Thanks to the strides made in monitoring over the recent years, it has become easier and easier to watch your production systems like a hawk. But your dashboards are often just peacocks: beautiful and not really useful. In critical situations, you need to get the systems up and flying again. The symptoms of underlying issues are all there, just waiting to be plucked. And the good news is that you’re not alone in figuring it out: ducks fly together… as long as they are coordinated.
Through broad research across PagerDuty’s diverse customer base, and leveraging principles from public emergency response, a framework for understanding operational incident response has emerged. How do you quickly diagnose the severity of an incident? When is it not an incident? How do workflows differ for who to contact and when? What makes an effective Incident Commander? How does collaboration vary, and what is the role of ChatOps? In this session, we will answer questions like these in practical ways that will make a meaningful impact on how you manage incidents, from the duckiest to the fowl-est of them.

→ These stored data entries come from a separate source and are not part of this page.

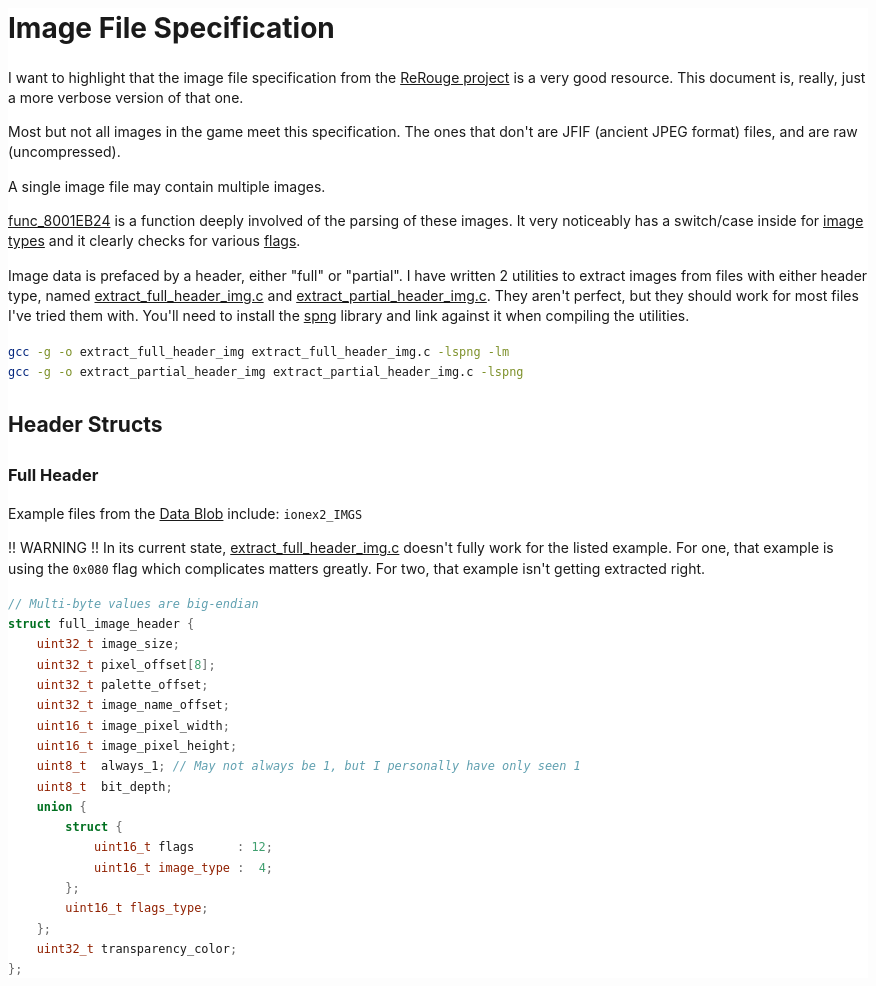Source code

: # Image File Specification

I want to highlight that the image file specification from the [ReRouge project](https://github.com/dpethes/rerogue/blob/master/doc/file_image_spec.txt) is a very good resource.
This document is, really, just a more verbose version of that one.

Most but not all images in the game meet this specification.
The ones that don't are JFIF (ancient JPEG format) files, and are raw (uncompressed).

A single image file may contain multiple images.

[func_8001EB24](func_8001EB24.c) is a function deeply involved of the parsing of these images.
It very noticeably has a switch/case inside for [image types](#image-types) and it clearly checks for various [flags](#flags).

Image data is prefaced by a header, either "full" or "partial".
I have written 2 utilities to extract images from files with either header type, named [extract_full_header_img.c](extract_full_header_img.c) and [extract_partial_header_img.c](extract_partial_header_img.c).
They aren't perfect, but they should work for most files I've tried them with.
You'll need to install the [spng](https://libspng.org/) library and link against it when compiling the utilities.

```bash
gcc -g -o extract_full_header_img extract_full_header_img.c -lspng -lm
gcc -g -o extract_partial_header_img extract_partial_header_img.c -lspng
```

## Header Structs

### Full Header

Example files from the [Data Blob](/docs/data_blob/data_blob.md) include: `ionex2_IMGS`

!! WARNING !!
In its current state, [extract_full_header_img.c](extract_full_header_img.c) doesn't fully work for the listed example.
For one, that example is using the `0x080` flag which complicates matters greatly.
For two, that example isn't getting extracted right.

```cpp
// Multi-byte values are big-endian
struct full_image_header {
	uint32_t image_size;
	uint32_t pixel_offset[8];
	uint32_t palette_offset;
	uint32_t image_name_offset;
	uint16_t image_pixel_width;
	uint16_t image_pixel_height;
	uint8_t  always_1; // May not always be 1, but I personally have only seen 1
	uint8_t  bit_depth;
	union {
		struct {
			uint16_t flags      : 12;
			uint16_t image_type :  4;
		};
		uint16_t flags_type;
	};
	uint32_t transparency_color;
};
```
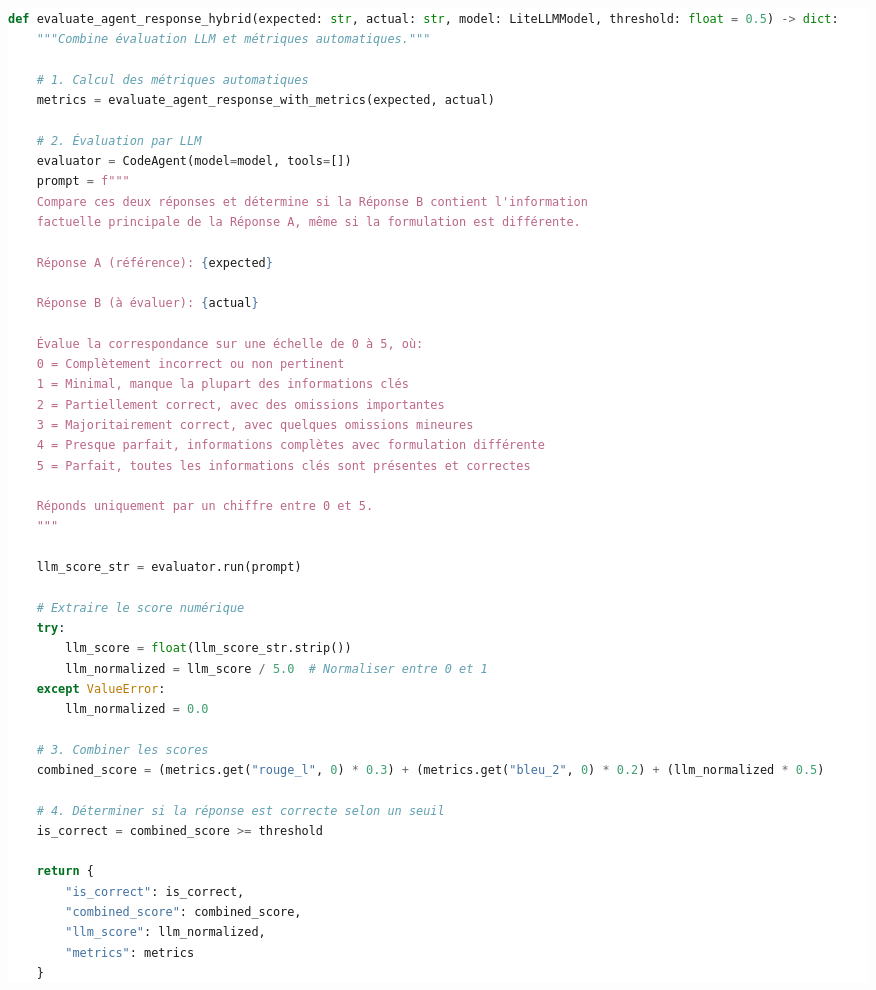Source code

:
 ```python
def evaluate_agent_response_hybrid(expected: str, actual: str, model: LiteLLMModel, threshold: float = 0.5) -> dict:
    """Combine évaluation LLM et métriques automatiques."""
    
    # 1. Calcul des métriques automatiques
    metrics = evaluate_agent_response_with_metrics(expected, actual)
    
    # 2. Évaluation par LLM
    evaluator = CodeAgent(model=model, tools=[])
    prompt = f"""
    Compare ces deux réponses et détermine si la Réponse B contient l'information 
    factuelle principale de la Réponse A, même si la formulation est différente.

    Réponse A (référence): {expected}
    
    Réponse B (à évaluer): {actual}
    
    Évalue la correspondance sur une échelle de 0 à 5, où:
    0 = Complètement incorrect ou non pertinent
    1 = Minimal, manque la plupart des informations clés
    2 = Partiellement correct, avec des omissions importantes
    3 = Majoritairement correct, avec quelques omissions mineures
    4 = Presque parfait, informations complètes avec formulation différente
    5 = Parfait, toutes les informations clés sont présentes et correctes
    
    Réponds uniquement par un chiffre entre 0 et 5.
    """
    
    llm_score_str = evaluator.run(prompt)
    
    # Extraire le score numérique
    try:
        llm_score = float(llm_score_str.strip())
        llm_normalized = llm_score / 5.0  # Normaliser entre 0 et 1
    except ValueError:
        llm_normalized = 0.0
        
    # 3. Combiner les scores
    combined_score = (metrics.get("rouge_l", 0) * 0.3) + (metrics.get("bleu_2", 0) * 0.2) + (llm_normalized * 0.5)
    
    # 4. Déterminer si la réponse est correcte selon un seuil
    is_correct = combined_score >= threshold
    
    return {
        "is_correct": is_correct,
        "combined_score": combined_score,
        "llm_score": llm_normalized,
        "metrics": metrics
    }
```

Dave (@Cliffehangers) is part of the product team at PagerDuty, which is responsible for making the lives of Dev and Ops engineers everywhere a calmer, sanity-filled reality. Outside of PagerDuty, Dave tries mightily to sleep, but his two kids thwart him at every turn.
Arup Chakrabarti has managed and built operations at Amazon and Netflix. He currently helps improve availability and reliability for his many customers as the operations engineering team lead at PagerDuty.